My grandfather expired when I was in eleventh grade, I clearly remember when I got a message during lunch at my college. Those days I didn’t have a mobile phone, I guess none of us had one. His death was something I accepted very easily, I was sad for that moment, but then never really missed him.

So today, all of a sudden his memories came back. He used to call me “appi”, no one other than him called me that, infact only other person who still calls me that is my grand mother, and that too very rarely.  As he called me Appi, as a kid I used to call him “appi tata”, in other words appi’s tata[grandfather]. It slowly became “appu tata”, and the name stuck till the day he was no more.

I clearly remember when he moved back to Bangalore, I must have been in 2nd or 3rd grade. He was getting his house in Bangalore renovated and stayed with us for a week or so. We used to go go to the empty house everyday to check the progress. The house used to empty, so it echoed. We both used to go into the room and make strange noises, and I used to love the echoes in the room. This has to be one of the most cherished memory from my childhood.

As I began to grow up, he always thought I was one with expansive tastes, he used to always tell me that all my activities were “dodd kudure cheste’, basically not something normal people tried.

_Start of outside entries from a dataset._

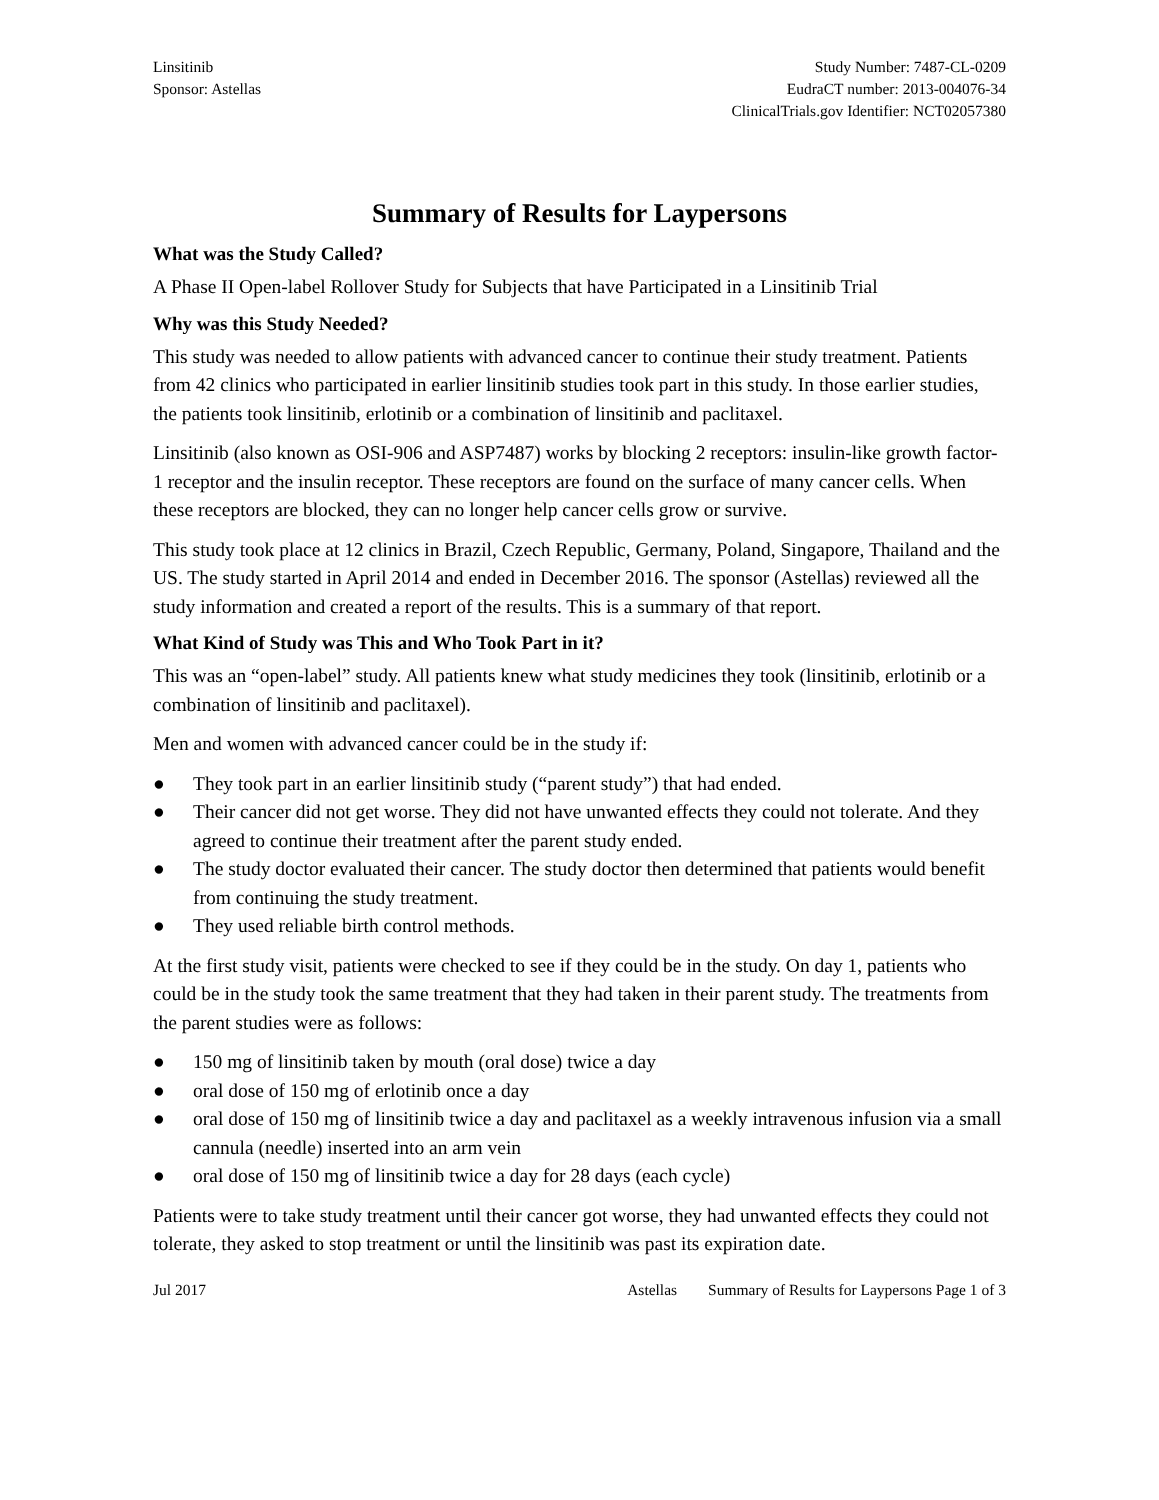Linsitinib
Sponsor: Astellas
Study Number: 7487-CL-0209
EudraCT number: 2013-004076-34
ClinicalTrials.gov Identifier: NCT02057380
Summary of Results for Laypersons
What was the Study Called?
A Phase II Open-label Rollover Study for Subjects that have Participated in a Linsitinib Trial
Why was this Study Needed?
This study was needed to allow patients with advanced cancer to continue their study treatment. Patients from 42 clinics who participated in earlier linsitinib studies took part in this study. In those earlier studies, the patients took linsitinib, erlotinib or a combination of linsitinib and paclitaxel.
Linsitinib (also known as OSI-906 and ASP7487) works by blocking 2 receptors: insulin-like growth factor-1 receptor and the insulin receptor. These receptors are found on the surface of many cancer cells. When these receptors are blocked, they can no longer help cancer cells grow or survive.
This study took place at 12 clinics in Brazil, Czech Republic, Germany, Poland, Singapore, Thailand and the US. The study started in April 2014 and ended in December 2016. The sponsor (Astellas) reviewed all the study information and created a report of the results. This is a summary of that report.
What Kind of Study was This and Who Took Part in it?
This was an “open-label” study. All patients knew what study medicines they took (linsitinib, erlotinib or a combination of linsitinib and paclitaxel).
Men and women with advanced cancer could be in the study if:
● They took part in an earlier linsitinib study (“parent study”) that had ended.
● Their cancer did not get worse. They did not have unwanted effects they could not tolerate. And they agreed to continue their treatment after the parent study ended.
● The study doctor evaluated their cancer. The study doctor then determined that patients would benefit from continuing the study treatment.
● They used reliable birth control methods.
At the first study visit, patients were checked to see if they could be in the study. On day 1, patients who could be in the study took the same treatment that they had taken in their parent study. The treatments from the parent studies were as follows:
● 150 mg of linsitinib taken by mouth (oral dose) twice a day
● oral dose of 150 mg of erlotinib once a day
● oral dose of 150 mg of linsitinib twice a day and paclitaxel as a weekly intravenous infusion via a small cannula (needle) inserted into an arm vein
● oral dose of 150 mg of linsitinib twice a day for 28 days (each cycle)
Patients were to take study treatment until their cancer got worse, they had unwanted effects they could not tolerate, they asked to stop treatment or until the linsitinib was past its expiration date.
Jul 2017 Astellas Summary of Results for Laypersons Page 1 of 3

Some how the equations were never the same, deep down I didnt like the fact that he made those comments, and pretty seriously too.

One thing I admired a lot about him, was his will and the other  principles, he was one of those old time strict people, who didnt like menace, or hardly made any joke or fun, but there were those rare occasions, when he wouldnt stop laughing. I still remember how my granny used to snap and ask him to go to sleep because he generally used to get into that mood late in the night.

Today as I jogged my heart out on the treadmill, the picture of this bespectacled man, who wore a vest with a cross pocket on front of chest, and a pant which was almost half way up his chest, kept popping up in my head.

Its been long since this has happened, I dont know what is the reason behind this out of the blue memories.  Even though I was not sad, nor the memories were sad ones, it would be really nice if I could have dinner with him once again, his favorite bisi bele bath and some chatter would be really good.